Jakarta, GPriority.co.id – Menkomdigi (Menteri Komunikasi dan Digital) Meutya Hafid mengungkap adanya aliran dana besar dari judol (judi online) untuk provokasi demo.
Meutya menerangkan, narasi yang dibangun bukan hanya sekadar ujaran kebencian, melainkan juga ajakan untuk penjarahan, penyerangan, hingga isu-isu SARA. Pemerintah juga menemukan indikasi bahwa provokasi ini dimonetisasi dengan melalui fitur donasi serta gifts pada live streaming. Ditemukan juga beberapa akun yang terhubung dengan jaringan judi online.
“Kami juga memantau adanya aliran dana dalam jumlah signifikan melalui platform digital. Konten kekerasan dan anarkisme disiarkan secara live streaming.
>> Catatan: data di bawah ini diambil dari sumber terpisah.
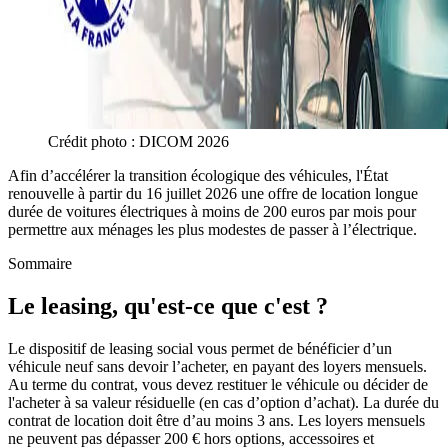
Crédit photo : DICOM 2026
Afin d’accélérer la transition écologique des véhicules, l'État
renouvelle à partir du 16 juillet 2026 une offre de location longue
durée de voitures électriques à moins de 200 euros par mois pour
permettre aux ménages les plus modestes de passer à l’électrique.
Sommaire
Le leasing, qu'est-ce que c'est ?
Le dispositif de leasing social vous permet de bénéficier d’un
véhicule neuf sans devoir l’acheter, en payant des loyers mensuels.
Au terme du contrat, vous devez restituer le véhicule ou décider de
l'acheter à sa valeur résiduelle (en cas d’option d’achat). La durée du
contrat de location doit être d’au moins 3 ans. Les loyers mensuels
ne peuvent pas dépasser 200 € hors options, accessoires et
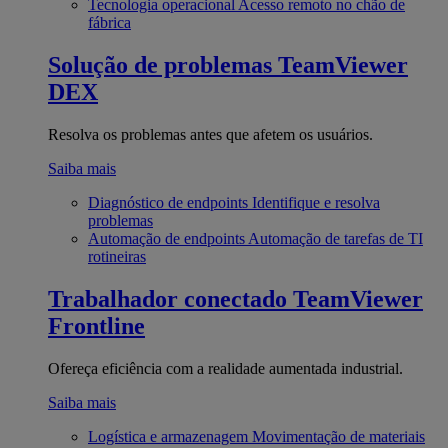
Tecnologia operacional
Acesso remoto no chão de
fábrica
Solução de problemas
TeamViewer
DEX
Resolva os problemas antes que afetem os usuários.
Saiba mais
Diagnóstico de endpoints
Identifique e resolva
problemas
Automação de endpoints
Automação de tarefas de TI
rotineiras
Trabalhador conectado
TeamViewer
Frontline
Ofereça eficiência com a realidade aumentada industrial.
Saiba mais
Logística e armazenagem
Movimentação de materiais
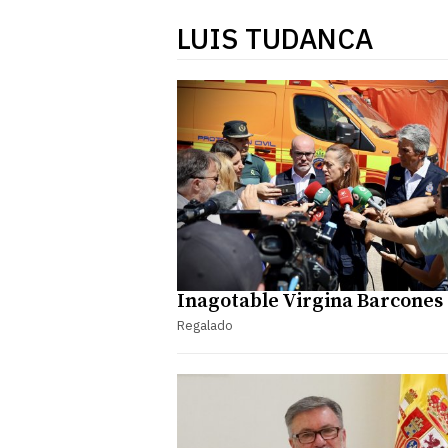
LUIS TUDANCA
Inagotable Virgina Barcones
Regalado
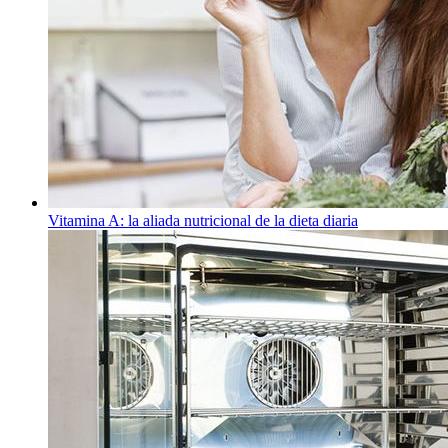
Vitamina A: la aliada nutricional de la dieta diaria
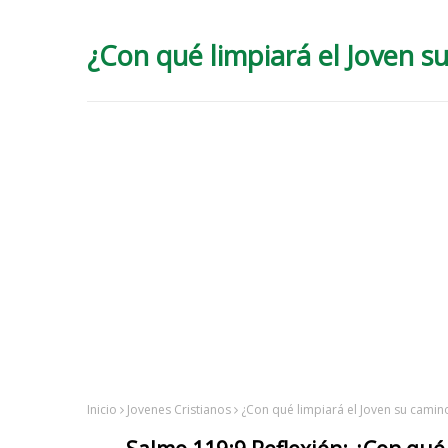
¿Con qué limpiará el Joven su
Inicio
Jovenes Cristianos
¿Con qué limpiará el Joven su camino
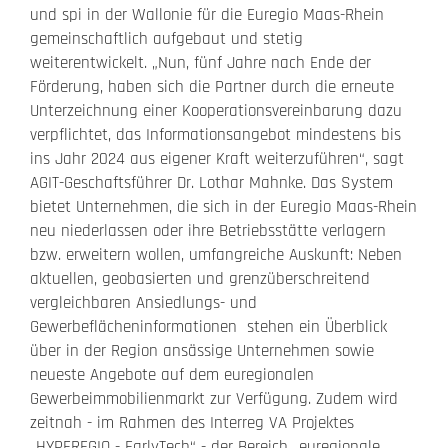
und spi in der Wallonie für die Euregio Maas-Rhein
gemeinschaftlich aufgebaut und stetig
weiterentwickelt. „Nun, fünf Jahre nach Ende der
Förderung, haben sich die Partner durch die erneute
Unterzeichnung einer Kooperationsvereinbarung dazu
verpflichtet, das Informationsangebot mindestens bis
ins Jahr 2024 aus eigener Kraft weiterzuführen“, sagt
AGIT-Geschaftsführer Dr. Lothar Mahnke. Das System
bietet Unternehmen, die sich in der Euregio Maas-Rhein
neu niederlassen oder ihre Betriebsstätte verlagern
bzw. erweitern wollen, umfangreiche Auskunft: Neben
aktuellen, geobasierten und grenzüberschreitend
vergleichbaren Ansiedlungs- und
Gewerbeflächeninformationen stehen ein Überblick
über in der Region ansässige Unternehmen sowie
neueste Angebote auf dem euregionalen
Gewerbeimmobilienmarkt zur Verfügung. Zudem wird
zeitnah - im Rahmen des Interreg VA Projektes
„HYPEREGIO - EarlyTech“ - der Bereich „euregionale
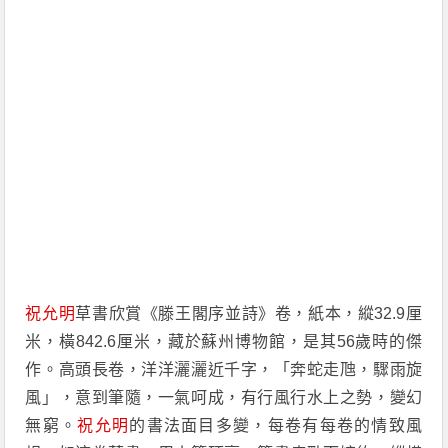
祝允明
草書欣賞《滕王閣序並詩》卷，紙本，縱32.9厘
米，橫842.6厘米，藏於蘇州博物館，是其56歲時的傑
作。高頭長卷，洋洋灑灑近千字，「奔蛇走虺，驟雨旋
風」，意到筆隨，一氣呵成，有行風行水上之勢，變幻
無窮。
祝允明
的書法面目多變，每卷有每卷的情致風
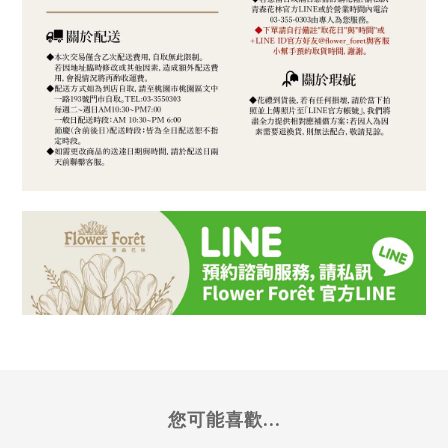
您可能喜歡...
Bahkan, beberapa akun yang terlibat juga terhubung dengan jaringan judi online,” ungkapnya.
Selanjutnya Meutya secara tegas mengatakan jika pemerintah akan tetap menghormati semua aspirasi masyarakat yang disampaikan selagi tertib. Namun ia juga mengungkap adanya kelompok yang dengan sengaja digerakkan demi menciptakan konten anarkis.
Meutya mengimbau masyarakat untuk tak mudah terpancing atau menyebarkan informasi yang belum terkonfirmasi kebenarannya. Ia menilai, saat ini ruang digital harus elalu dijaga bersama guna tetap sehat, aman, serta tidak dimanfaatkan oleh pihak-pihak tertentu yang berniat memecah belah bangsa Indonesia.
Sebagai informasi, akibat demo yang terjadi, fasilitas umum seperti tujuh halter TransJakarta terbakar. Diduga, hal ini akibat provokasi dari oknum tak bertanggung jawab. Akibatnya, menurut Gubernur DKI Jakarta Pramono Anung, menelan kerugian hingga Rp55 miliar.
Tak sampai disitu, akibat demo terdapat 7 korban meninggal dunia di Jakarta, Makassar, Yogyakarta, hingga Solo. Pemicunya ialah ekskalasi massa yang tak terkendali karena memprotes kenaikan gaji dan tunjangan anggota DPR RI.
Begitupun dengan penjarahan rumah-rumah anggota DPR RI mulai dari Ahmad Sahroni, Uya Kuya, Eko Patrio, hingga Menteri Keuangan Sri Mulyani. Presiden Prabowo menyayangkan aksi unjuk rasa yang terjadi mengarah ke anarkis. Dirinya pun mengaku siap bertindak lebih tegas untuk menyikapi dan mencegah aksi serupa terjadi lagi nantinya.